Première mesure de ce type depuis 2012, la Banque populaire de Chine (PBOC, banque centrale) a annoncé vendredi une baisse des taux de référence sur les dépôts de 0,25 point à 2,75% et de 0,40 point à 5,60% sur les emprunts à un an, effective depuis samedi.
Saluée par les marchés, cette décision inattendue risque toutefois de s'avérer insuffisante à elle seule pour remédier au ralentissement de la deuxième économie mondiale, estiment les analystes.
Certes, "il s'agit d'un changement majeur d'approche, que peu avaient prévu" car la PBOC excluait jusque là toute baisse générale des taux d'intérêt, a relevé Mark Williams, chef économiste pour l'Asie chez Capital Economics.
Le gouvernement lui a préféré cette année des "mesures ciblées" en forme de coups de pouce, notamment des baisses limitées des fonds propres des banques ou, par deux fois, des injections de liquidités dans le système bancaire, pour un total de 769,5 mrd de yuan (121,3 mrd CHF) pour alimenter l'activité.
Mais malgré ces "mini-plans de relance", la progression du produit intérieur brut (PIB) chinois s'est établie officiellement à 7,3% sur juillet-septembre --soit son plus bas niveau depuis le premier trimestre 2009, quand la crise financière mondiale battait son plein--, après une croissance de 7,5% au deuxième trimestre.
L'objectif du gouvernement de parvenir à une croissance 2014 d'"environ 7,5%" semble désormais menacé.
La décision de la banque centrale est ainsi "une mesure claire de l'intensité de l'assouplissement de la politique monétaire et une réponse aux puissants vents contraires nés de la correction du marché immobilier", a jugé la firme de courtage Nomura.
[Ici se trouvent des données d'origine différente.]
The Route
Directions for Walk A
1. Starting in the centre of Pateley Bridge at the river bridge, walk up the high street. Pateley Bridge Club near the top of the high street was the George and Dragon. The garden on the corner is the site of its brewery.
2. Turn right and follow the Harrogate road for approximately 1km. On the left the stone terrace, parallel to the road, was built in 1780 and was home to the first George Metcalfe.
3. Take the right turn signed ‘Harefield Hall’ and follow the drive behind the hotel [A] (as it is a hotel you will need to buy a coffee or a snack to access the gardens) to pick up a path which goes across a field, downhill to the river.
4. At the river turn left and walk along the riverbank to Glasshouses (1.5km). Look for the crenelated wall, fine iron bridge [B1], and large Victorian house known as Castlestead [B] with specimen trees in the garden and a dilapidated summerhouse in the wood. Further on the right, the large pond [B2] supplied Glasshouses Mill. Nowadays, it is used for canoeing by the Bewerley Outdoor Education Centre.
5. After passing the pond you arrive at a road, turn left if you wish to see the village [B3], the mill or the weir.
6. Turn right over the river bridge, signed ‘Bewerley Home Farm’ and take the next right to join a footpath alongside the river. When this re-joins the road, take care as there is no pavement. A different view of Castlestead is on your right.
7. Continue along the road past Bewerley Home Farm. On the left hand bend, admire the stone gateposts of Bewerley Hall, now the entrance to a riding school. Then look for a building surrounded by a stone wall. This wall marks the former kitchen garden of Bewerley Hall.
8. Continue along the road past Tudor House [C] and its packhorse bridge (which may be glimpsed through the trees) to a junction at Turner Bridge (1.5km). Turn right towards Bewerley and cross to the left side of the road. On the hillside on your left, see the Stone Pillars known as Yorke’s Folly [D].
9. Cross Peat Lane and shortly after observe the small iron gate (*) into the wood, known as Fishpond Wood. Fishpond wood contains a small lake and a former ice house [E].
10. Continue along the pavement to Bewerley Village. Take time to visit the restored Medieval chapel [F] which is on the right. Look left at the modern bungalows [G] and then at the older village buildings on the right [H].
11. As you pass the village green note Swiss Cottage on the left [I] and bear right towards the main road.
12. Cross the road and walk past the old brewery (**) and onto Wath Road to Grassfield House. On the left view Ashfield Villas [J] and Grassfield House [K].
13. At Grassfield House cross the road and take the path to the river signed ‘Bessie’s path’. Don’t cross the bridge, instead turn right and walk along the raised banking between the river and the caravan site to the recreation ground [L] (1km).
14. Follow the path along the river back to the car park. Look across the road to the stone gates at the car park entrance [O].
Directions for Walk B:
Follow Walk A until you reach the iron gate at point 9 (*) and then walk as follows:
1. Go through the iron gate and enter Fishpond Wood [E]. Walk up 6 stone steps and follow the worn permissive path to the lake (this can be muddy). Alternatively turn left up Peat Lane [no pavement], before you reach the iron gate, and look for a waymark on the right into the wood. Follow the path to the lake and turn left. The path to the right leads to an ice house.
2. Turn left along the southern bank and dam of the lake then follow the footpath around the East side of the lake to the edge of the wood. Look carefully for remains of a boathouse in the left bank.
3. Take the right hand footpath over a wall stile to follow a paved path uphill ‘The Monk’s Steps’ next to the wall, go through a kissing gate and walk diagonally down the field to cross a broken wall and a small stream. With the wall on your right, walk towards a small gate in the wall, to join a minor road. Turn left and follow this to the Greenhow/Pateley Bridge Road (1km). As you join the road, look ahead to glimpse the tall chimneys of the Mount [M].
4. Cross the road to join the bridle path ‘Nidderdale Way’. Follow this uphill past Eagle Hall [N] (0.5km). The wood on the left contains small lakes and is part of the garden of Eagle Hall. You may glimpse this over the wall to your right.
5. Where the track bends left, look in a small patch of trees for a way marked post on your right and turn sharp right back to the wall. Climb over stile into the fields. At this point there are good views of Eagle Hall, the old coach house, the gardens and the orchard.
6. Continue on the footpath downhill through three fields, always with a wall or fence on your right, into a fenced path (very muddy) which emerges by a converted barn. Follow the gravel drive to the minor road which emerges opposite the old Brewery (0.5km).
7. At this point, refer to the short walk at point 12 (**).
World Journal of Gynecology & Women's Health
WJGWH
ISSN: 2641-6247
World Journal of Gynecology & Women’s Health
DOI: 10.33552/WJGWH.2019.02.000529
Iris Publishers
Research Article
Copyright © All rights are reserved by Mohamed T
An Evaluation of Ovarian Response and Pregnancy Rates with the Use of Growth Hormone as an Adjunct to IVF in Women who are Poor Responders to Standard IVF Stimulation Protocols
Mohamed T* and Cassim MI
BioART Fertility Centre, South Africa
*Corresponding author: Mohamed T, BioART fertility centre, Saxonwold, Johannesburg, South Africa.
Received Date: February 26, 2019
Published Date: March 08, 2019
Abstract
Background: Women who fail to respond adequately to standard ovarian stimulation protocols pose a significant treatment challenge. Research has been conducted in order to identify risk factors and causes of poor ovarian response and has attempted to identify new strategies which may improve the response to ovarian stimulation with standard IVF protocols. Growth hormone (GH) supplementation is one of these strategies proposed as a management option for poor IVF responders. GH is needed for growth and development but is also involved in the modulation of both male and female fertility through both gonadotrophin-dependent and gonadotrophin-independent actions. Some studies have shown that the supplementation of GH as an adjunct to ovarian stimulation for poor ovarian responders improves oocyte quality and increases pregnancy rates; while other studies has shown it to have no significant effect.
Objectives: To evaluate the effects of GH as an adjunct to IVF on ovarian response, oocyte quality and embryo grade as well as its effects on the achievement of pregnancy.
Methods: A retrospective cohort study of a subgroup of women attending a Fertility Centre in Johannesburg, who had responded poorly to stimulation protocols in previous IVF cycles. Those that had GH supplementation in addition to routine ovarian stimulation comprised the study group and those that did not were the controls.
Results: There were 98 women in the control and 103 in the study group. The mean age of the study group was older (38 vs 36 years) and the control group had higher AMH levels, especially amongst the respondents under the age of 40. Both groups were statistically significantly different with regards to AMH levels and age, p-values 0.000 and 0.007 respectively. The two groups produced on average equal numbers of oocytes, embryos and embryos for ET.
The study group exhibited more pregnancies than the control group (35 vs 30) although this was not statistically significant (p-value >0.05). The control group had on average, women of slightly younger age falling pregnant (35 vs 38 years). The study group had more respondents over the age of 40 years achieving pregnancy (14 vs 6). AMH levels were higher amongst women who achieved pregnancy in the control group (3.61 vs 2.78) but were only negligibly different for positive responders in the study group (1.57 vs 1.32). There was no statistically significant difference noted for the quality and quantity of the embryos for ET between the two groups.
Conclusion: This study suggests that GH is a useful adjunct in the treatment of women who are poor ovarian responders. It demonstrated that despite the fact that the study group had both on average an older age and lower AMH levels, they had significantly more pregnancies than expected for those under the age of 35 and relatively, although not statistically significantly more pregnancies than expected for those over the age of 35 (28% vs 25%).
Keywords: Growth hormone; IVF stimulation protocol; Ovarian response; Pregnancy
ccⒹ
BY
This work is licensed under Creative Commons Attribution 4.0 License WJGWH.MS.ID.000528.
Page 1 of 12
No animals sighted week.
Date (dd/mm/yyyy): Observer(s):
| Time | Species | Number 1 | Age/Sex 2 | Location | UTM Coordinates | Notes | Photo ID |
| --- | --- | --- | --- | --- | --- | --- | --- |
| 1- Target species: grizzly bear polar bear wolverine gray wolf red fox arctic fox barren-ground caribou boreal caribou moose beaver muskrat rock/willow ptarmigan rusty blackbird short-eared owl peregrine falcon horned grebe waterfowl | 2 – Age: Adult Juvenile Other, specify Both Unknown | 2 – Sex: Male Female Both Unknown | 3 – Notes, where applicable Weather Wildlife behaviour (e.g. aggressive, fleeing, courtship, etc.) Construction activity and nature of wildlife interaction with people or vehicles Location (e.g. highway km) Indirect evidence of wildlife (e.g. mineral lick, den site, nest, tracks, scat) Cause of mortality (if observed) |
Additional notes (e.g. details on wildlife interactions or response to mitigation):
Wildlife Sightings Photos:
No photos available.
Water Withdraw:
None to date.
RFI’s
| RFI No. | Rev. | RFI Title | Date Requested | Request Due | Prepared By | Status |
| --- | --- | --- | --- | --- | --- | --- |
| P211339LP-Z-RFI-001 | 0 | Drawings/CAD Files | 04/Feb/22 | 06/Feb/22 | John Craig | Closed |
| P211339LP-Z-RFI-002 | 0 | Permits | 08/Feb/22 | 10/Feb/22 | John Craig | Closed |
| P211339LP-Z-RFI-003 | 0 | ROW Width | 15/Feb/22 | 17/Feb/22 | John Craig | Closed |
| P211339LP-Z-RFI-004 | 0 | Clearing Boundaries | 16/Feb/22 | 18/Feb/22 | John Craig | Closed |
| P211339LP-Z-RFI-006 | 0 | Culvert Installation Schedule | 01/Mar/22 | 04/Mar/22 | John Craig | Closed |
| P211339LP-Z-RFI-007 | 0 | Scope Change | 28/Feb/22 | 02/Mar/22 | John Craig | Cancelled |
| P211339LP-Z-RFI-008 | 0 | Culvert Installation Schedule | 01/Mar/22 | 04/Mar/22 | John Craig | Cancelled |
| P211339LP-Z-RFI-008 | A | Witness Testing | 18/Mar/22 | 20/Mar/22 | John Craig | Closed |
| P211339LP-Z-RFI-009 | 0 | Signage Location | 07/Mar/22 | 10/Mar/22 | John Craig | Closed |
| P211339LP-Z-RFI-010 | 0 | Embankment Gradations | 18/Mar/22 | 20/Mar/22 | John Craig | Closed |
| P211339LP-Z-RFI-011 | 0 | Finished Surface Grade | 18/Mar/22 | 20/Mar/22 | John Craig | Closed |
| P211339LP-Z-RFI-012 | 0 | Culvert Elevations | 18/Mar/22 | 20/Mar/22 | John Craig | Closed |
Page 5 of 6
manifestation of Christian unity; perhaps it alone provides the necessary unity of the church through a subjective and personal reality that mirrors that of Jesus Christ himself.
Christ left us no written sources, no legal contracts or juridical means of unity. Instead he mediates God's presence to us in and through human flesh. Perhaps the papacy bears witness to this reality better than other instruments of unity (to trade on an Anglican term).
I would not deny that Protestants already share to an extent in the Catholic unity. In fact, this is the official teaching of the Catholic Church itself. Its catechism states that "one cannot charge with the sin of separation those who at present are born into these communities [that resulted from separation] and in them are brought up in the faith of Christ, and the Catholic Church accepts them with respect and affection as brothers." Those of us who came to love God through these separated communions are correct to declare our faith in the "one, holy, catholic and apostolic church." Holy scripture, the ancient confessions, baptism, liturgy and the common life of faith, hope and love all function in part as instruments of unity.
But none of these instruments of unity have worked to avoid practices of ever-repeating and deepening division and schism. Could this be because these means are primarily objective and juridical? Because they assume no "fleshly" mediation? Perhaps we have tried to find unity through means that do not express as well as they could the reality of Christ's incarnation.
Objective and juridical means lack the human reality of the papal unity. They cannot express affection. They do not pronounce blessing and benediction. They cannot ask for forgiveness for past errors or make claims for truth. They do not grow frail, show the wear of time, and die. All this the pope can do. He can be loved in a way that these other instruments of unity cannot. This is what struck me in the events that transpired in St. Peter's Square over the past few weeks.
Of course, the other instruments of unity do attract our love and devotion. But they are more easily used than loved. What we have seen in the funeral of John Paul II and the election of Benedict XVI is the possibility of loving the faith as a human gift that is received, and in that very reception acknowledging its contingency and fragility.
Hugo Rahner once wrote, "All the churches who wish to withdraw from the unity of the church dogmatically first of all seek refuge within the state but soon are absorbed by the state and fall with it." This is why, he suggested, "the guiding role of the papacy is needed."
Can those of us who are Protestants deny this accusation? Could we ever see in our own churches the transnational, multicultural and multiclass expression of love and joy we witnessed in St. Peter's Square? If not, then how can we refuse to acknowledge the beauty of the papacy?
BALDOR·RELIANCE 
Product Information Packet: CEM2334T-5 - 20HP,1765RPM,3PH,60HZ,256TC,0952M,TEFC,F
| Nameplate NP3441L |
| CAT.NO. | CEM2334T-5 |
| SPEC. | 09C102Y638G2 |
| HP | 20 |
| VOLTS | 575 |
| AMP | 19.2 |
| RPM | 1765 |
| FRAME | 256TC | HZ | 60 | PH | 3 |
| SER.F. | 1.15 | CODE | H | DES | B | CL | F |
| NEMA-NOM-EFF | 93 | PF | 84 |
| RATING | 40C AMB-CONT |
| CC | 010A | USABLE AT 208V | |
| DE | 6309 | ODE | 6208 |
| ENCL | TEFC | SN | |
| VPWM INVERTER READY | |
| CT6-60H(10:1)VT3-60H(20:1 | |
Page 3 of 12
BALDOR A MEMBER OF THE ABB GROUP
L'économie chinoise est minée par sa bulle immobilière et le ralentissement de ses exportations, tout en étant confrontée à une sévère campagne anti-corruption qui touche plusieurs secteurs et nombre de décideurs.
"L'économie chinoise est sous le coup de pressions à la baisse depuis le début de l'année", avait averti le Premier ministre Li Keqiang à la veille de l'annonce de la PBOC devant un parterre d'hommes d'affaires acteurs dans l'internet.
UN "SIGNAL FORT"
Le climat accentue en outre la menace de déflation, l'indice des prix à la consommation d'octobre approchant d'un plus bas depuis cinq ans à 1,6%, tandis qu'une série de mesures début novembre destinées à encourager l'accès des investisseurs étrangers au marché boursier national ne recevait qu'un accueil très mitigé.
"La marché va probablement voir (la décision de la PBOC) comme un signal positif" de la part du gouvernement qui "répond à la demande faiblissante du secteur privé et à l'augmentation des risques déflationnistes en envoyant finalement un signal puissant", estime la banque Barclays.
La Bourse de Shanghai a bondi lundi de 1,85% en réaction à la baisse des taux.
Les entreprises d'Etat devraient recevoir la part du lion des crédits nouvellement disponibles auprès des grandes banques nationales, ainsi que les acquéreurs d'appartements.
Mais le reste des banques devrait voir ses marges se réduire en proportion de la baisse des taux.
Les analystes prévoient de nouvelles baisses à venir pour soutenir l'activité: la PBOC "a changé sa politique monétaire pour une autre, plus accommodante", et "les conditions sont mûres pour un nouvel assouplissement", juge ainsi Liu Ligang, chef économiste pour la Chine chez ANZ Bank.
Simultanément, la banque centrale a fait un pas en direction d'une libération très attendue des taux d'intérêt en autorisant vendredi les banques à rémunérer les dépôts à des taux supérieurs de 20% au taux officiel, contre 10% auparavant.
Une mesure "positive", a jugé Song Yu, économiste chez Beijing Gao Hua Securities Co.
La Chine a autorisé en juillet 2013 les banques à fixer les intérêts de leurs prêts, mais maintient un contrôle administratif sur la rémunération des dépôts.
Certains analystes mettent toutefois en garde contre un soutien à court terme à la croissance, au détriment des réformes et de la réorientation souhaitées par Pékin vers un rôle accru de la consommation.
Au risque "d'exacerber les points faibles de l'économie chinoise en créant des problèmes plus graves encore à l'avenir", prévient ainsi Nomura.